#### [DATA FOR ANALYSIS]
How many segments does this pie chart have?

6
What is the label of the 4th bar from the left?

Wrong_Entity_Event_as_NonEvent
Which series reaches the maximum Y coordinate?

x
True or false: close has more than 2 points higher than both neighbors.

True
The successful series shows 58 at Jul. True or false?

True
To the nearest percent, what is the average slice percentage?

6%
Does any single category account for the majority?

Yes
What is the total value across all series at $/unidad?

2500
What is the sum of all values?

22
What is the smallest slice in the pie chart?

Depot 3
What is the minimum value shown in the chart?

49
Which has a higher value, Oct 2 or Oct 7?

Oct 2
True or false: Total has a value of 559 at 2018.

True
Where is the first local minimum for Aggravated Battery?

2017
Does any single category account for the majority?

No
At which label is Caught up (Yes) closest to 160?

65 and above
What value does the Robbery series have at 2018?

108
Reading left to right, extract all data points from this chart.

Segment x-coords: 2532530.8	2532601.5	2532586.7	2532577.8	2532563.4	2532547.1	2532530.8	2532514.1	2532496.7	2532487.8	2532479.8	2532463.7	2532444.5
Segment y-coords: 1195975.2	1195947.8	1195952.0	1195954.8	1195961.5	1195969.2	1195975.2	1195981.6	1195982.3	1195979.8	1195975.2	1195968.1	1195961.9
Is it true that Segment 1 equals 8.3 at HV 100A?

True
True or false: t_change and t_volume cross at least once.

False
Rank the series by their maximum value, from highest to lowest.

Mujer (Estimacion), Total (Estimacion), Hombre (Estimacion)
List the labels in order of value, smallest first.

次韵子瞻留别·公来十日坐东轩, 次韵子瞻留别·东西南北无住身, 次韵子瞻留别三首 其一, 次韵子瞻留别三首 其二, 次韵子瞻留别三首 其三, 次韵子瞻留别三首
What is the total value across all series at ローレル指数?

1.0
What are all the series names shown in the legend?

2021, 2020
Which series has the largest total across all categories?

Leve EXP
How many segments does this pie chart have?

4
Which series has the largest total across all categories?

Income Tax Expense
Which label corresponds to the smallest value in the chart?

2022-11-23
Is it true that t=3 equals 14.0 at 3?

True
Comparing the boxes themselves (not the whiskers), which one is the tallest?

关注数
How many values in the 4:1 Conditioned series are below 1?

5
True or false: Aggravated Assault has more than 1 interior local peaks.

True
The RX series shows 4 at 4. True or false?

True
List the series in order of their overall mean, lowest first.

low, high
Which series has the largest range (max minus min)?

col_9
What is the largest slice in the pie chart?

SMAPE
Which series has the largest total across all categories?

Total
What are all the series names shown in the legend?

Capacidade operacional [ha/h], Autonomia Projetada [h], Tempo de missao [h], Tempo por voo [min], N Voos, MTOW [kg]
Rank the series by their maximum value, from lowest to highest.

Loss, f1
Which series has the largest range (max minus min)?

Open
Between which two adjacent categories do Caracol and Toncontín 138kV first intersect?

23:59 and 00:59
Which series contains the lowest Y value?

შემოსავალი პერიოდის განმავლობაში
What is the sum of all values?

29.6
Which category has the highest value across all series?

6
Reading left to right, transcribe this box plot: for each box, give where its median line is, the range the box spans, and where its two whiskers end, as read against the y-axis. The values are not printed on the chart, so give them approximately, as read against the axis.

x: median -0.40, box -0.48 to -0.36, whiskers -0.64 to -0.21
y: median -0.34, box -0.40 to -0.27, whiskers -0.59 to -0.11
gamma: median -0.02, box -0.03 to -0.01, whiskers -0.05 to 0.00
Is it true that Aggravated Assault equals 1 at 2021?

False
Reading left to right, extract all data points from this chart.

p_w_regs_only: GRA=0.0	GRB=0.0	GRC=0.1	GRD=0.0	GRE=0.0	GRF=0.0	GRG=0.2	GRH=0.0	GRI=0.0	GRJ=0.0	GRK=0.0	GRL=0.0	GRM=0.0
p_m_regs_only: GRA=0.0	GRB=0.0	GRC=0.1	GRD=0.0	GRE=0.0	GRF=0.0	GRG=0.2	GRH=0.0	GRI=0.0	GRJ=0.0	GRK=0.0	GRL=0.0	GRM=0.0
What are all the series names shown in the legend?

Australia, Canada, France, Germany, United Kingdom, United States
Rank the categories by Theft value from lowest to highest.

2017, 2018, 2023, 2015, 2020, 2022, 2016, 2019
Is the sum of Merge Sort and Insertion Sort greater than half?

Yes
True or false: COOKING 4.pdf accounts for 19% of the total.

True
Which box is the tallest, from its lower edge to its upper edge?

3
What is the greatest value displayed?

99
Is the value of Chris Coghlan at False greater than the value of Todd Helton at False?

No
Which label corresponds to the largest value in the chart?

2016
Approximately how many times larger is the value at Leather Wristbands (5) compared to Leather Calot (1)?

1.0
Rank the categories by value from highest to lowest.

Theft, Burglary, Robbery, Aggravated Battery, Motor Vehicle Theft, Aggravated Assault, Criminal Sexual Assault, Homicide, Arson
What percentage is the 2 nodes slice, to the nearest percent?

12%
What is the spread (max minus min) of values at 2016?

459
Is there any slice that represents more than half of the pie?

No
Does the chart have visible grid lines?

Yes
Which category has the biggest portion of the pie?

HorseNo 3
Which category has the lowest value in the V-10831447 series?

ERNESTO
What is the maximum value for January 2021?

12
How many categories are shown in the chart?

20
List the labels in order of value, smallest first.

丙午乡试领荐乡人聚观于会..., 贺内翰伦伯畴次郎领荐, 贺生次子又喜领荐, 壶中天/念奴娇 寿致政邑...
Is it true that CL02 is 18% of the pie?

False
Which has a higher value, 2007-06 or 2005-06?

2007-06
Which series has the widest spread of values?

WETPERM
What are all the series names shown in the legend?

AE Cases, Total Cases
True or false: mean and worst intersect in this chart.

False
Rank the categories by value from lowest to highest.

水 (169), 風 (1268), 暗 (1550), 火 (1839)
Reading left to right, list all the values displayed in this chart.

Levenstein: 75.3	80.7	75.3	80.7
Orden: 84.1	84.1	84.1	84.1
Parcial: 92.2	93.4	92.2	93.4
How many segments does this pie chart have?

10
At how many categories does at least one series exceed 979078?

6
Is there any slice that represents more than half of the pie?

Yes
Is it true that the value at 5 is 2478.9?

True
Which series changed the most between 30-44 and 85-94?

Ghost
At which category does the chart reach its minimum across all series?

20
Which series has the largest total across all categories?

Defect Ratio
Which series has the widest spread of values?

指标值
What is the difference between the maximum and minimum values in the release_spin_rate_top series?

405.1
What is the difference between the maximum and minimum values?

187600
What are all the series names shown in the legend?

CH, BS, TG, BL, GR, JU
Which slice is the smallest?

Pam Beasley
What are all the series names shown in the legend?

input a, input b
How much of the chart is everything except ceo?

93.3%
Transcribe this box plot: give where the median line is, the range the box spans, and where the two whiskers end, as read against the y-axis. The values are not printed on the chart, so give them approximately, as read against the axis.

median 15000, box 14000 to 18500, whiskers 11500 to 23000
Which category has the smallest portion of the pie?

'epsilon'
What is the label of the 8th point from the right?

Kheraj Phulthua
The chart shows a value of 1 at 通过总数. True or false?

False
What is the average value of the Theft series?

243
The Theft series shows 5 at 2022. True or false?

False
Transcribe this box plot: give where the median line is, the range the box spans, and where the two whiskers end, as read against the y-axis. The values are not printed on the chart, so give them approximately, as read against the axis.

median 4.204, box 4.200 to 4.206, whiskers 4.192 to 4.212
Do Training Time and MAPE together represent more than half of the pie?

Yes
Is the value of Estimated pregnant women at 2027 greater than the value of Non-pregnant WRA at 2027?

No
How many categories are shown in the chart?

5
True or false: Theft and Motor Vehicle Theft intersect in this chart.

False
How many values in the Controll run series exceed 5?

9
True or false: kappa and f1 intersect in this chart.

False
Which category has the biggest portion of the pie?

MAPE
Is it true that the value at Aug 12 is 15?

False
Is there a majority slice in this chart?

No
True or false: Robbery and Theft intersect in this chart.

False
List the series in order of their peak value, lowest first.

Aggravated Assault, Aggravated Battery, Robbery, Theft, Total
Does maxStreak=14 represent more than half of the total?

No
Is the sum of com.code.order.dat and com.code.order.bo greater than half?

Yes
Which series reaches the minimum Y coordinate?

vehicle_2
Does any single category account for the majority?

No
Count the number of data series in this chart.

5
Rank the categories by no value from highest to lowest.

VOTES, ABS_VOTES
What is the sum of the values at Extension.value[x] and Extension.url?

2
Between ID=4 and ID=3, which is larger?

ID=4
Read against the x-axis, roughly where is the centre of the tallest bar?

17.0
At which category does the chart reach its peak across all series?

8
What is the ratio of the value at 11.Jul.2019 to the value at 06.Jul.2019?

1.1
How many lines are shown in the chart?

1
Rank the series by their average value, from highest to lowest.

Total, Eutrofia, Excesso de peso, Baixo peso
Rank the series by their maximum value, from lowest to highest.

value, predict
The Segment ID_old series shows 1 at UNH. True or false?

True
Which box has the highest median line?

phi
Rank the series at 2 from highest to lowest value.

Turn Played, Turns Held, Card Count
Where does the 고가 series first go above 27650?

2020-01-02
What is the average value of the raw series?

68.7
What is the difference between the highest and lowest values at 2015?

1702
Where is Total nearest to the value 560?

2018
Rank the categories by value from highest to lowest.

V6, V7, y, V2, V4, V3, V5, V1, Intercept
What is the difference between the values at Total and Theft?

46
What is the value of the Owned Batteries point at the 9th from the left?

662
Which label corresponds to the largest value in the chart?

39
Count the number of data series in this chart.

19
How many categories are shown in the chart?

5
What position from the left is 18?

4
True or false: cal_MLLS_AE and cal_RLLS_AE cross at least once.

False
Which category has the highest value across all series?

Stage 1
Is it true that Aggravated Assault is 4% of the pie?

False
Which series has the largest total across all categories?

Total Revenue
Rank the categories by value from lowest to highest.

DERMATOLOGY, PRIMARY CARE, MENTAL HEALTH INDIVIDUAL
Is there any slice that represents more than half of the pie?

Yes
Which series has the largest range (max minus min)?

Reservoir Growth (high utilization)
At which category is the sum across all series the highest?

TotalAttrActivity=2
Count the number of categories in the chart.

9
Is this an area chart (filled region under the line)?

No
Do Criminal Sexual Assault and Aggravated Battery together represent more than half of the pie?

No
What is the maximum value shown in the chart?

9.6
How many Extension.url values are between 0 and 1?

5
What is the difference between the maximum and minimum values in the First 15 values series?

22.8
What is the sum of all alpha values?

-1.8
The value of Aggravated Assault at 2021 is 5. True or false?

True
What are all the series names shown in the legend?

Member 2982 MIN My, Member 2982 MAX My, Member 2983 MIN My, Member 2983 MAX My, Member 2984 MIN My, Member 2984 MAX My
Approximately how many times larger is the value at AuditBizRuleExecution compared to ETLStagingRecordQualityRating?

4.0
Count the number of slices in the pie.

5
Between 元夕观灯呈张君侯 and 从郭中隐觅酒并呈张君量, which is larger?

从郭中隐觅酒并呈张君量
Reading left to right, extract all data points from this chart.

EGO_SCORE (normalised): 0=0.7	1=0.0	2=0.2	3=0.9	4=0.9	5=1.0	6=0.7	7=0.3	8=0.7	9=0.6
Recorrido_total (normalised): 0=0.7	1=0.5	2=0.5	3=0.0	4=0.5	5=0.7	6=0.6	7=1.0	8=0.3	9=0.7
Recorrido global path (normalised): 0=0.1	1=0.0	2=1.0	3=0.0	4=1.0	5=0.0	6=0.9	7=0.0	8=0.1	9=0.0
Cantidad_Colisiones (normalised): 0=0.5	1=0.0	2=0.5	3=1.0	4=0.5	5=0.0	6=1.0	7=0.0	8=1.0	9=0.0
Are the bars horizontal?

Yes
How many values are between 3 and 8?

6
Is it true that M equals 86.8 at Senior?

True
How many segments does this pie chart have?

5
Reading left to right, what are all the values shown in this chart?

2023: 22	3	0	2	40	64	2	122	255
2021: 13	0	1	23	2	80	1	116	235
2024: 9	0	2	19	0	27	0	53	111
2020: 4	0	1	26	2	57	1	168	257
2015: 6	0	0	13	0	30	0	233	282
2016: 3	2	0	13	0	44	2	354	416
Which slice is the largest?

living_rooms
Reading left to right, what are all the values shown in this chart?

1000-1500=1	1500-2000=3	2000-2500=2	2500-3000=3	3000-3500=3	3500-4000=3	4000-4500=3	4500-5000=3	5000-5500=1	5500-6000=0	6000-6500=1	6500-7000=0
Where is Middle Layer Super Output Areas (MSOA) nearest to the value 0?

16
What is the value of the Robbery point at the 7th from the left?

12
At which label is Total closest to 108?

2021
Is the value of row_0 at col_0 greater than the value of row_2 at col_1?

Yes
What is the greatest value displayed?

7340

#### [DESCRIPTION OF THE TASK]
Copy the data word for word, from its first line through the line containing "At which label is Caught", inclusive.

#### [ANSWER AREA]
How many segments does this pie chart have?

6
What is the label of the 4th bar from the left?

Wrong_Entity_Event_as_NonEvent
Which series reaches the maximum Y coordinate?

x
True or false: close has more than 2 points higher than both neighbors.

True
The successful series shows 58 at Jul. True or false?

True
To the nearest percent, what is the average slice percentage?

6%
Does any single category account for the majority?

Yes
What is the total value across all series at $/unidad?

2500
What is the sum of all values?

22
What is the smallest slice in the pie chart?

Depot 3
What is the minimum value shown in the chart?

49
Which has a higher value, Oct 2 or Oct 7?

Oct 2
True or false: Total has a value of 559 at 2018.

True
Where is the first local minimum for Aggravated Battery?

2017
Does any single category account for the majority?

No
At which label is Caught up (Yes) closest to 160?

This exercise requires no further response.